Namely, certain projects tend to be out of reach for certain smaller companies since they do not meet the usual requirements for the required bonds. The reasons for not meeting the requirements include, but are not limited to: limited job sizes in the past, being in business for less than three years, certain smaller credit issues, recent financial losses or limited financial resources.

Of course, SBA still requires certain criteria to be met, but the program still has a beneficial net effect on the number of smaller construction companies that are allowed to compete for government projects.

The Surety and Fidelity Association of America summed it up best: "For more than 40 years, the Surety Bond Guarantee (SBG) program has helped small and emerging contractors who have the knowledge and skills necessary for success, but lack the combination of experience and financial strength, to obtain bonds through regular commercial channels."

The first of the major amendments to the SBG Program is in regard to the Prior Approval Program's Quick Bond Application option, commonly referred to as Plan A, under which contractors are able to get bond guarantees from SBA with fewer documents, speeding up the entire process.

Up until the new amendment, contractors were able to apply for a Plan A SBA bond guarantee only for projects of up to $250,000. This was raised to $400,000 with the new changes, allowing small contractors to bid for many more contracts.

The SBA also said they will do everything in their power to speed up the approval process, which would enable construction companies to be more agile when submitting their bids for projects.

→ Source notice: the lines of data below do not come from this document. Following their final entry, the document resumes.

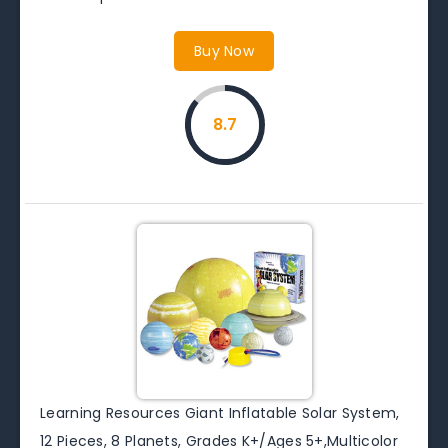
Buy Now
8.7
Learning Resources Giant Inflatable Solar System,
12 Pieces, 8 Planets, Grades K+/Ages 5+,Multicolor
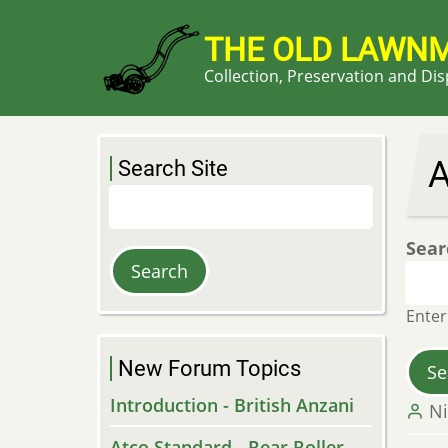
Skip
to
THE OLD LAWN
main
Collection, Preservation and Di
content
A
Search Site
Search
Sear
Enter
New Forum Topics
Introduction - British Anzani
Ni
Atco Standard - Rear Roller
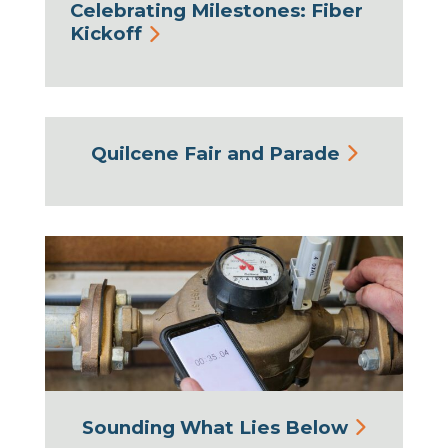
Celebrating Milestones: Fiber
Kickoff
Quilcene Fair and Parade
Sounding What Lies Below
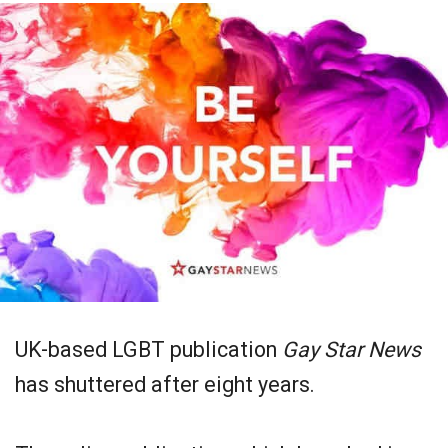
UK-based LGBT publication
Gay Star News
has shuttered after eight years.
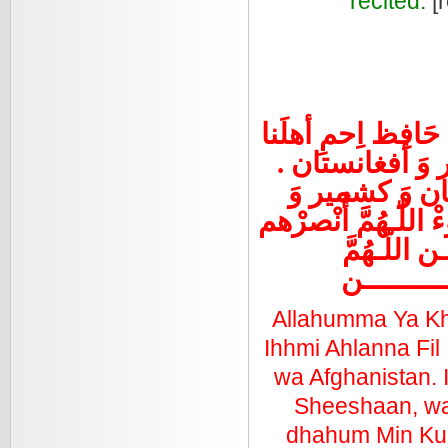
recited.
[r
اللّـهُمَّ يا خَاِل
في العِراقْ وَ
اِحمِ حبَّةَ عي
أفغانستان. اللّـهُمّ
في كُلِّ مك
آميــــــــ
Allahumma Ya Kh
Ihhmi Ahlanna Fil
wa Afghanistan. 
Sheeshaan, wa
dhahum Min Kull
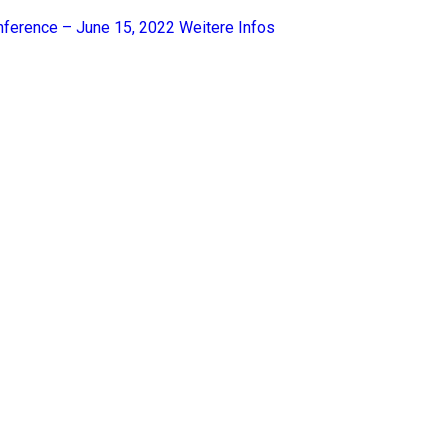
nference – June 15, 2022
Weitere Infos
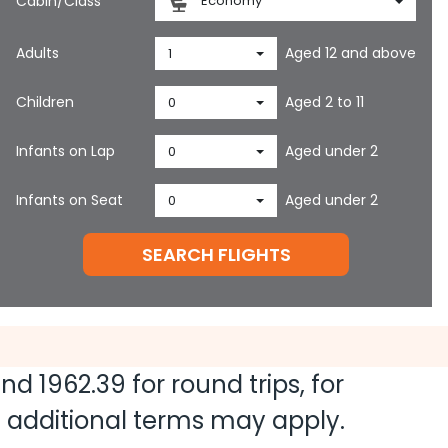
Cabin/Class
Economy
Adults
Aged 12 and above
1
Children
Aged 2 to 11
0
Infants on Lap
Aged under 2
0
Infants on Seat
Aged under 2
0
SEARCH FLIGHTS
 and
1962.39
for round trips, for
nd additional terms may apply.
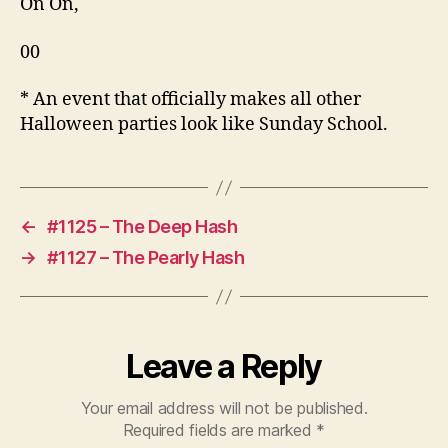
On On,
00
* An event that officially makes all other
Halloween parties look like Sunday School.
←
#1125 – The Deep Hash
→
#1127 – The Pearly Hash
Leave a Reply
Your email address will not be published.
Required fields are marked
*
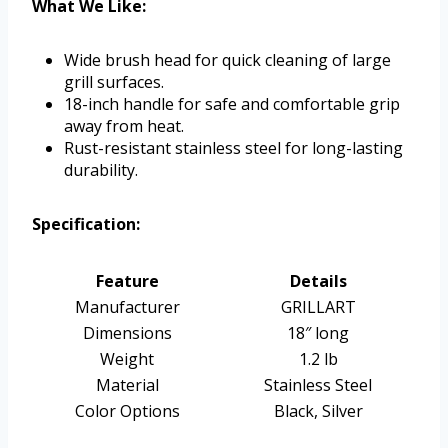
What We Like:
Wide brush head for quick cleaning of large
grill surfaces.
18-inch handle for safe and comfortable grip
away from heat.
Rust-resistant stainless steel for long-lasting
durability.
Specification:
Feature
Details
Manufacturer
GRILLART
Dimensions
18″ long
Weight
1.2 lb
Material
Stainless Steel
Color Options
Black, Silver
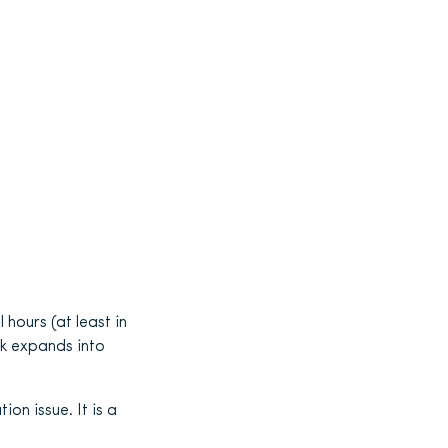
hours (at least in
rk expands into
on issue. It is a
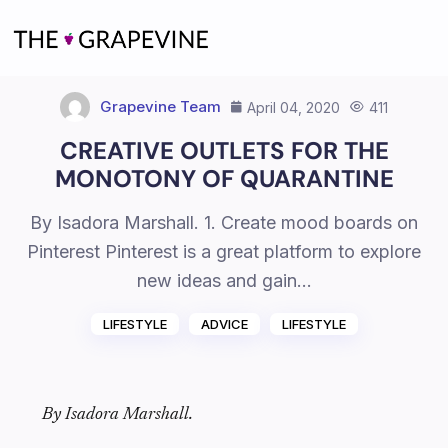
Skip
to
content
Grapevine Team
April 04, 2020
411
CREATIVE OUTLETS FOR THE
MONOTONY OF QUARANTINE
By Isadora Marshall. 1. Create mood boards on
Pinterest Pinterest is a great platform to explore
new ideas and gain…
LIFESTYLE
ADVICE
LIFESTYLE
By Isadora Marshall.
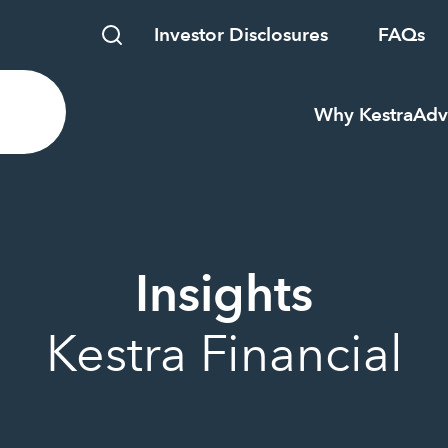
Investor Disclosures
FAQs
Why Kestra
Adv
Insights
Kestra Financial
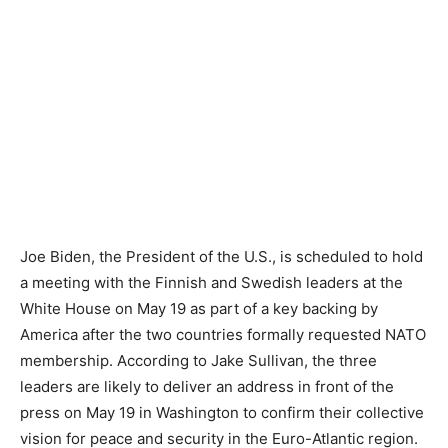
Joe Biden, the President of the U.S., is scheduled to hold
a meeting with the Finnish and Swedish leaders at the
White House on May 19 as part of a key backing by
America after the two countries formally requested NATO
membership. According to Jake Sullivan, the three
leaders are likely to deliver an address in front of the
press on May 19 in Washington to confirm their collective
vision for peace and security in the Euro-Atlantic region.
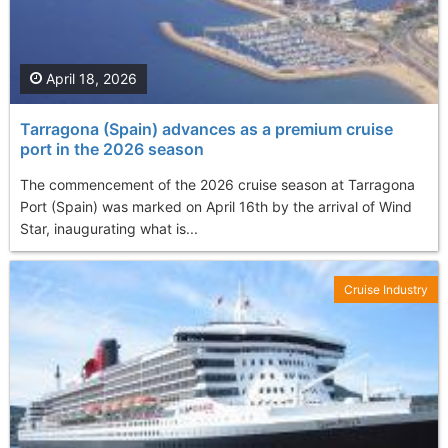
April 18, 2026
Tarragona (Spain) advances as a premium cruise
port in the 2026 season
The commencement of the 2026 cruise season at Tarragona
Port (Spain) was marked on April 16th by the arrival of Wind
Star, inaugurating what is...
Cruise Industry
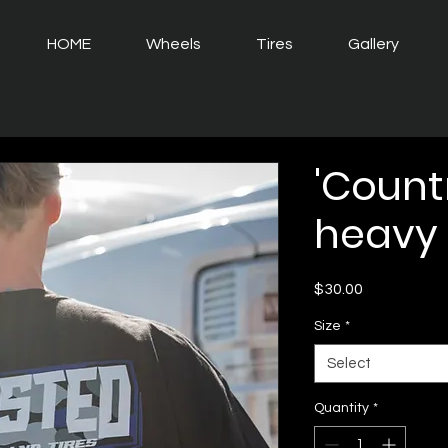
HOME
Wheels
Tires
Gallery
'Countr
heavy 
Price
$30.00
Size
*
Select
Quantity
*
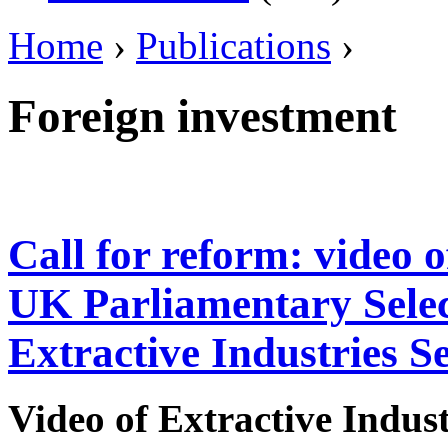
Home
›
Publications
›
Foreign investment
Call for reform: video 
UK Parliamentary Sele
Extractive Industries S
Video of
Extractive Indus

The other part of the SBG Program that underwent major changes thanks to the new amendments is the Preferred Surety Bond Program (Plan B). Under this program, a number of sureties across the country were authorized by the SBA to issue and monitor surety bonds to SBG-eligible small contractors without SBA's approval.

The new changes are increasing the guarantee percentage in this program, from 70 percent to 90 percent for projects below $100,000 and for small contracting businesses owned by disadvantaged individuals, veterans, HUBZone companies and 8(a) companies. This change is envisioned to provide more security to sureties who issue the bonds, which should stimulate them into providing bonds to a larger number of small construction firms.

These are just two of the most impactful changes to the SBG Program and if you want to see the details, make sure to visit this page.

It should also be pointed out that The Surety and Fidelity Association of America and the National Association of Surety Bond Producers recommended these changes back in 2012 when they released a paper called "Revitalizing the SBA Bond Guarantee Program." Better late than never, as they say.